The stage musical's producer, Cameron Mackintosh, who is also the film's producing partner, confirmed the news in a Sept. 8 statement: "Even though I have dreamt about making the film of Les Miserables for over 25 years, I could never have imagined that we would end up with the dream director Tom Hooper, and the dream cast of Hugh Jackman and Russell Crowe as the two great protagonists Jean Valjean and Javert. Not only were they born to play these roles vocally, but they thrillingly inhabit this great score. Producing this film with Eric Fellner, Working Title and Universal Pictures is indeed a dream come true and I can't wait to hear the people sing at my local Cineplex."
All other reported casting for the picture, to be released in December 2012, is speculative as of Sept. 9.
Anne Hathaway (as Fantine) and Helena Bonham Carter (as Madame Thenardier) had been mentioned in reports about casting for the Universal and Working Title movie.
In the London, Broadway and international hit musical, Javert is the policeman who doggedly pursues Valjean, a petty thief who changes his fortunes, over several decades in socially turbulent times in early 1800s France.
Director Hooper won the Academy Award for his direction of the Oscar-winning Best Picture "The King's Speech." The film is drawn from the Claude-Michel Schonberg-Alain Boublil musical, which has English lyrics by Herbert Kretzmer. "I Dreamed a Dream," "A Heart Full of Love," "Do You Hear the People Sing?," "Empty Chairs at Empty Tables," "Bring Him Home," "Stars" and "Master of the House" are among some its famous musical numbers.
Talking by phone to radio station 98.1 CHFI on June 27, in advance of the July 5 start of a concert engagement at Toronto's Princess of Wales Theatre, Jackman (The Boy From Oz) said, "I do have a desire to do a movie musical. Looks like that's coming true because I'm gonna do Les Miserables, the movie version of it, next year. I'm excited. That's something I need to bring my A-game for."
Jackman said the film of Les Miz will start filming next year. The decades-spanning drama is drawn from the novel by Victor Hugo.
The stage musical is by Alain Boublil (book), Claude-Michel Schönberg (book and music) and Herbert Kretzmer (lyrics). William Nicholson has been mentioned as screenwriter.
Jackman also said that his career high so far was starring as Peter Allen in Broadway's The Boy From Oz, for which he won the Tony Award as Best Actor in a Musical. Despite the bad reviews for the show, he said it was an extraordinary experience for him. He added that he is most happy when he is on a stage in front of an audience.
Hooper's film credit before the Oscar-winning "The King's Speech" was "The Damned United," about an English football coach.

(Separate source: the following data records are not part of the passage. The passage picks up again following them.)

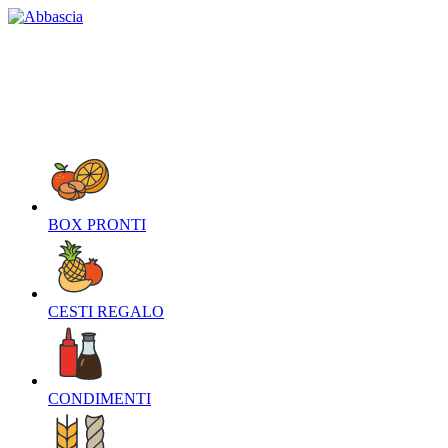
HOME
CHI SIAMO
CONTATTI
NEWS
O
BOX PRONTI‎
CESTI REGALO‎
CONDIMENTI‎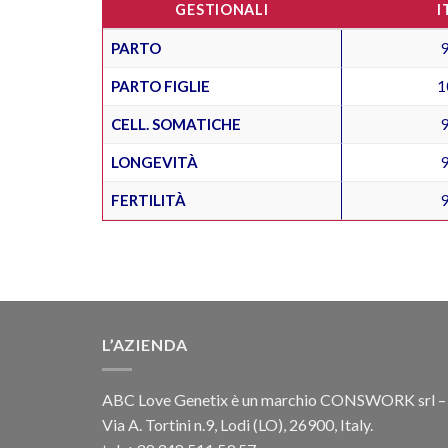
GESTIONALI
I
PARTO
PARTO FIGLIE
1
CELL. SOMATICHE
LONGEVITÀ
FERTILITÀ
L’AZIENDA
ABC Love Genetix è un marchio CONSWORK srl –
Via A. Tortini n.9, Lodi (LO), 26900, Italy.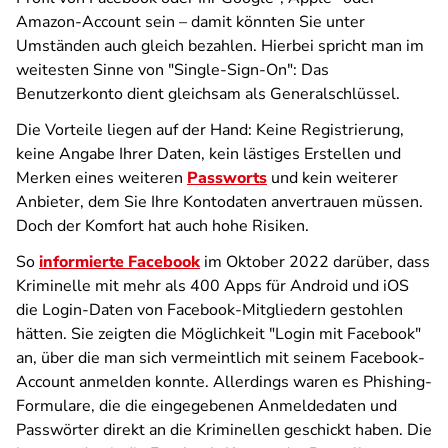
Amazon-Account sein – damit könnten Sie unter
Umständen auch gleich bezahlen. Hierbei spricht man im
weitesten Sinne von "Single-Sign-On": Das
Benutzerkonto dient gleichsam als Generalschlüssel.
Die Vorteile liegen auf der Hand: Keine Registrierung,
keine Angabe Ihrer Daten, kein lästiges Erstellen und
Merken eines weiteren
Passworts
und kein weiterer
Anbieter, dem Sie Ihre Kontodaten anvertrauen müssen.
Doch der Komfort hat auch hohe Risiken.
So
informierte Facebook
im Oktober 2022 darüber, dass
Kriminelle mit mehr als 400 Apps für Android und iOS
die Login-Daten von Facebook-Mitgliedern gestohlen
hätten. Sie zeigten die Möglichkeit "Login mit Facebook"
an, über die man sich vermeintlich mit seinem Facebook-
Account anmelden konnte. Allerdings waren es Phishing-
Formulare, die die eingegebenen Anmeldedaten und
Passwörter direkt an die Kriminellen geschickt haben. Die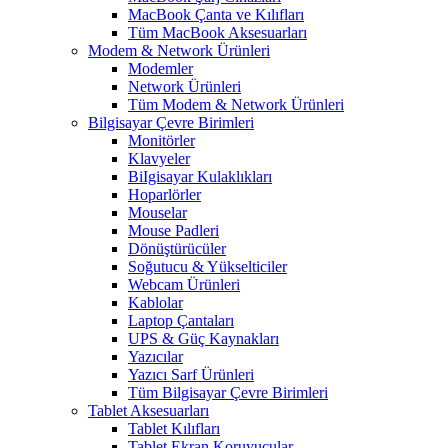
MacBook Çanta ve Kılıfları
Tüm MacBook Aksesuarları
Modem & Network Ürünleri
Modemler
Network Ürünleri
Tüm Modem & Network Ürünleri
Bilgisayar Çevre Birimleri
Monitörler
Klavyeler
BiIgisayar Kulaklıkları
Hoparlörler
Mouselar
Mouse Padleri
Dönüştürücüler
Soğutucu & Yükselticiler
Webcam Ürünleri
Kablolar
Laptop Çantaları
UPS & Güç Kaynakları
Yazıcılar
Yazıcı Sarf Ürünleri
Tüm Bilgisayar Çevre Birimleri
Tablet Aksesuarları
Tablet Kılıfları
Tablet Ekran Koruyucular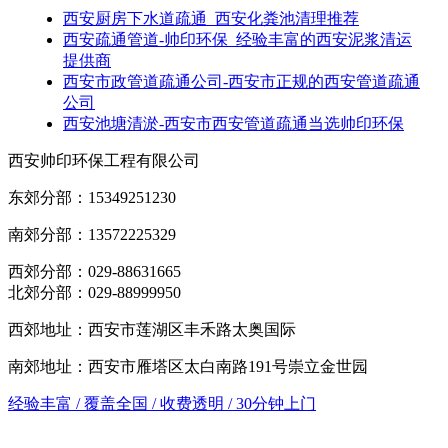
西安厨房下水道疏通_西安化粪池清理推荐
西安疏通管道-帅印环保_经验丰富的西安泥浆清运
提供商
西安市政管道疏通公司-西安市正规的西安管道疏通
公司
西安池塘清淤-西安市西安管道疏通当选帅印环保
西安帅印环保工程有限公司
东郊分部：15349251230
南郊分部：13572225329
西郊分部：029-88631665
北郊分部：029-88999950
西郊地址：西安市莲湖区丰禾路太奥国际
南郊地址：西安市雁塔区太白南路191号崇立金世园
经验丰富 / 覆盖全国 / 收费透明 / 30分钟上门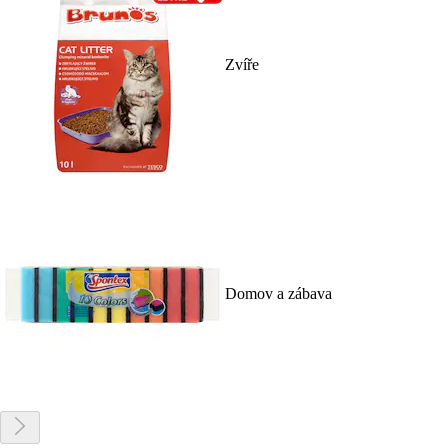
Zvíře
Domov a zábava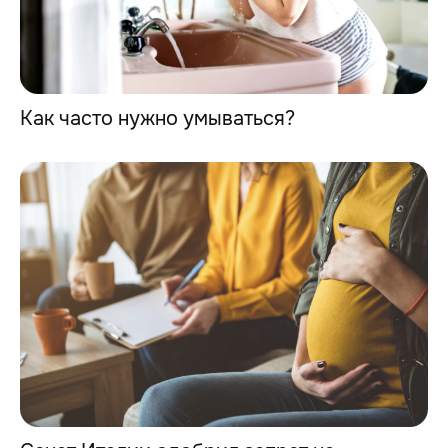
Как часто нужно умываться?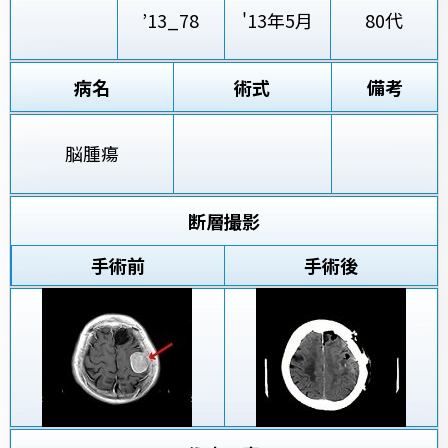
’13_78
'13年5月
80代
病名
術式
備考
脳腫瘍
断層撮影
手術前
手術後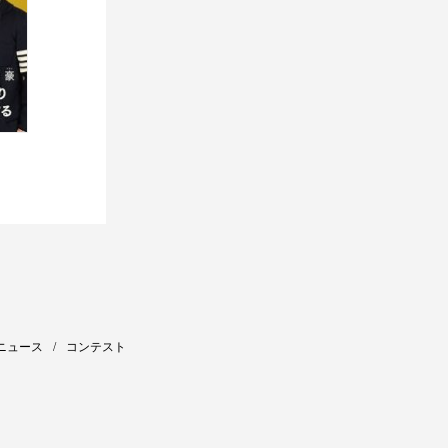
ニュース
コンテスト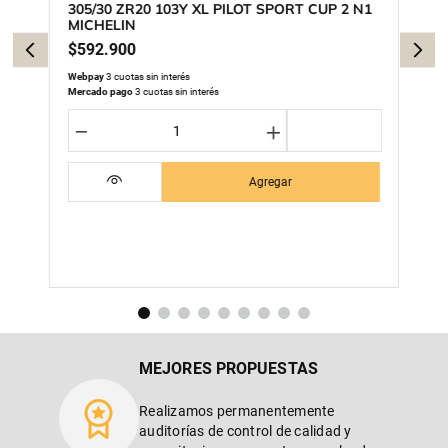
305/30 ZR20 103Y XL PILOT SPORT CUP 2 N1
MICHELIN
$
592
.
900
Webpay
3 cuotas sin interés
Mercado pago
3 cuotas sin interés
－
＋
Agregar
MEJORES PROPUESTAS
Realizamos permanentemente
auditorías de control de calidad y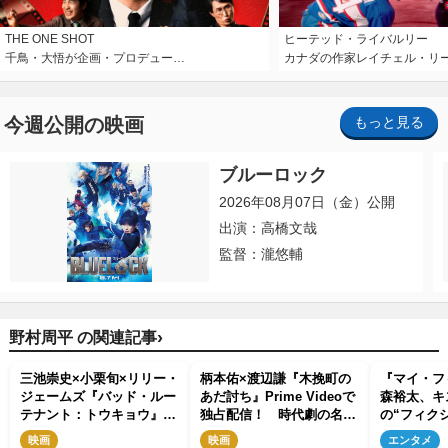
THE ONE SHOT
ヒーテッド・ライバルリー
千鳥・大悟が企画・プロデュー…
カナダの作家レイチェル・リ
今週公開の映画
もっと見る
ブルーロック
2026年08月07日（金）公開
出演：高橋文哉
監督：瀧悠輔
›
野村周平 の関連記事
三池崇史×小栗旬×リリー・
柄本佑×渡辺謙『木挽町の
『マイ・フ
ジェームズ『バッド・ルー
あだ討ち』Prime Videoで
森裕太、キ
テナント：トウキョウ』ト
独占配信！ 時代劇の名
の“フィク
ロント国際映画祭出品へ
手・源孝志が贈る江戸ミス
実話を明か
映画
映画
エンタメ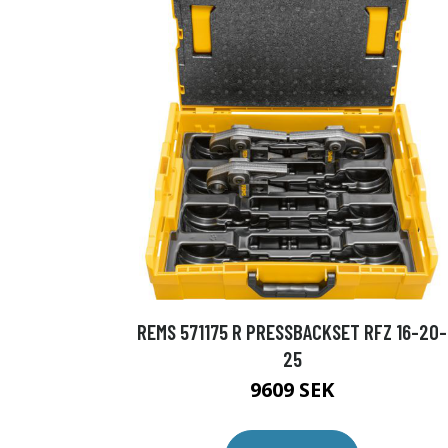
REMS 571175 R PRESSBACKSET RFZ 16-20-
25
9609 SEK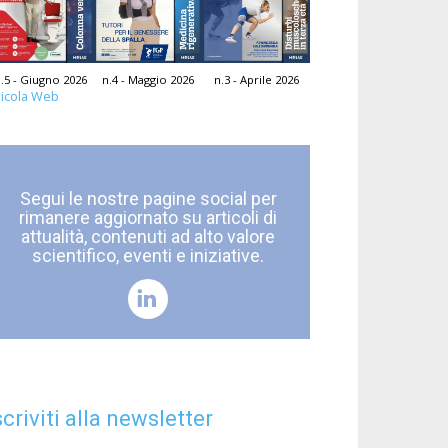
.5 - Giugno 2026
n.4 - Maggio 2026
n.3 - Aprile 2026
icola Web
Segui le nostre pagine social per
rimanere aggiornato su articoli di
attualità, contenuti ad alto valore
scientifico, eventi e iniziative.
scriviti alla newsletter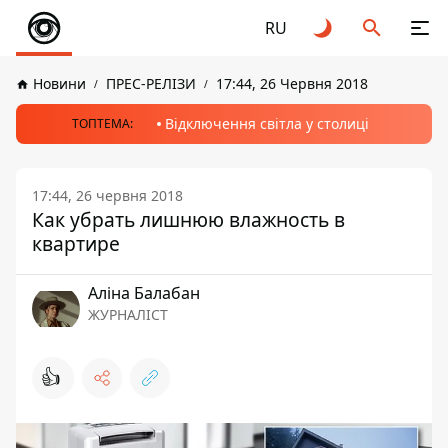
RU
Новини
ПРЕС-РЕЛІЗИ
17:44, 26 Червня 2018
Відключення світла у столиці
ТОПТЕМА:
17:44, 26 червня 2018
Как убрать лишнюю влажность в
квартире
Аліна Балабан
ЖУРНАЛІСТ
👍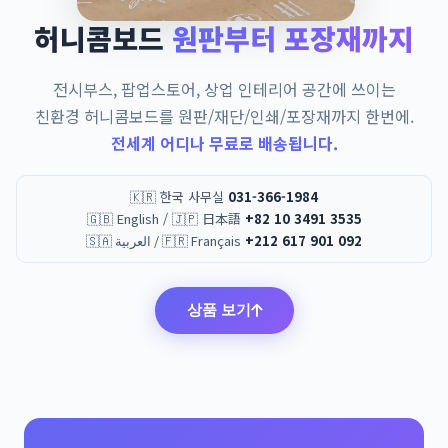
허니콤보드
원판부터 포장재까지
전시부스, 팝업스토어, 상업 인테리어 공간에 쓰이는
친환경 허니콤보드를 원판/재단/인쇄/포장재까지 한번에.
전세계 어디나 무료로 배송됩니다.
🇰🇷 한국 사무실
031-366-1984
🇬🇧 English / 🇯🇵 日本語
+82 10 3491 3535
🇸🇦 العربية / 🇫🇷 Français
+212 617 901 092
상품 보기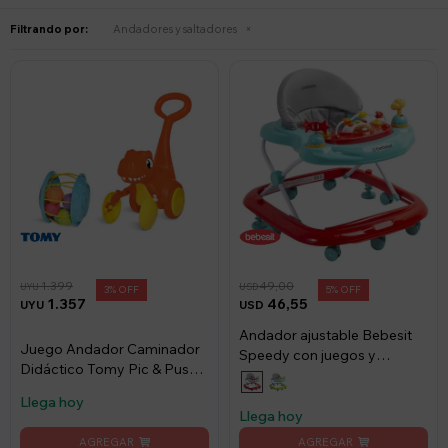
Filtrando por:
Andadores y saltadores
1.399
49,00
UYU
USD
3
5
1.357
46,55
UYU
USD
Andador ajustable Bebesit
Juego Andador Caminador
Speedy con juegos y
Didáctico Tomy Pic & Push
móviles - Rojo
T-rex
Llega hoy
Llega hoy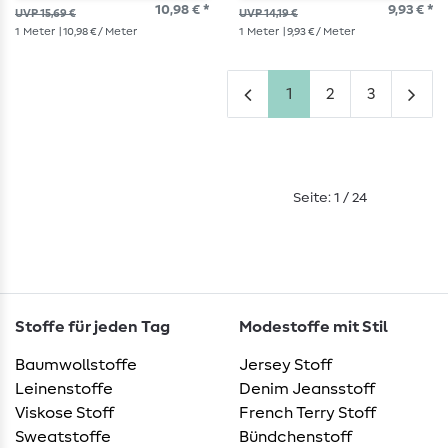
10,98 € *
9,93 € *
UVP 15,69 €
UVP 14,19 €
1
Meter
| 10,98 € / Meter
1
Meter
| 9,93 € / Meter
1
2
3
Seite: 1 / 24
Stoffe für jeden Tag
Modestoffe mit Stil
Baumwollstoffe
Jersey Stoff
Leinenstoffe
Denim Jeansstoff
Viskose Stoff
French Terry Stoff
Sweatstoffe
Bündchenstoff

He was also director of the acclaimed miniseries "John Adams."
Jackman, who was seen on screen in "X-Men Origins: Wolverine," is also known for his film roles in the "X-Men" trilogy, "Someone Like You," "Swordfish," "Kate and Leopold," "Van Helsing" and the recent "The Fountain" and "Happy Feet" (in voice). His stage credits also include Trevor Nunn's staging of Oklahoma! at Britian's National Theatre and award-winning work in productions of Sunset Boulevard and Beauty and the Beast in his homeland, Australia.
Jackman's 90-minute Toronto concert July 5-17 at the Princess of Wales Theatre was a mix of songs, stories and video. There are reports that he might perform the solo concert on Broadway this fall.